While thoughts of Chicago bring to mind its moniker “the Windy City’, on hot summer nights in the early fifties found my sister and I sleeping at the end of our beds close to the window to catch the slightest breeze that rustled the leaves of the Poplar trees outside our second floor apartment window. It seemed it was never windy where we lived on the south side of Chicago.
The summer days were spent playing marbles with our pals in the prairie next door (any empty lot was called a prairie in those days) and going to the Marquette Theater to see 25 cartoons for 25 cents or covering my eyes as I squirmed in my seat watching scary movies like The Maze or It Came From Outer Space. After the show, the curved windows of Cupid’s Candies next to the theater beckoned me. I would reward my bravery of sitting through a movie I barely saw through my fingers with a thick, cold chocolate malt. I never listened to my Mother’s warning and drank the malt far too fast. My forehead would be enveloped in a debilitating cold pain and my stomach would be churning but oh that malt was good. Summer evenings would find my playmates and I sitting on the stoop talking, giggling and sharing as we waited for the sun to set and the street lights to come on. That was the signal it was time to go home.

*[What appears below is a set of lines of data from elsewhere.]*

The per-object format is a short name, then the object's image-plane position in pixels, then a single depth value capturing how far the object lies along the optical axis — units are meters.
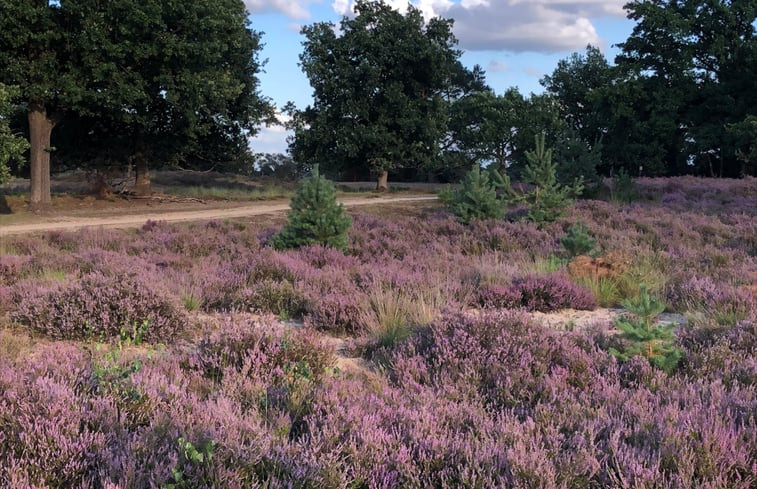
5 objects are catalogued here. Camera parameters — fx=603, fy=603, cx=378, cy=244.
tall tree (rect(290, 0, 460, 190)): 35.75
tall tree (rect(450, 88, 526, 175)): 49.91
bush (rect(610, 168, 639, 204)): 22.94
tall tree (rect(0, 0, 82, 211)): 20.48
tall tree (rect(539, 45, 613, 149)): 59.31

Our neighborhood in those days was about a two block radius. It consisted of sturdy brick dwellings, stoops, close friends, the National Food Store, Dagge’s Drug Store, the Chinese laundry, the corner bar, the penny candy store, Trost Hobby store, which still exists, and the barber shop where my brother got his first haircut. El Bianco Restaurant was always the place for my parents’ special occasions. Frank Sinatra, Dwight Eisenhower and Harry Truman thought it was a pretty special place, too as they regularly dined there when in Chicago.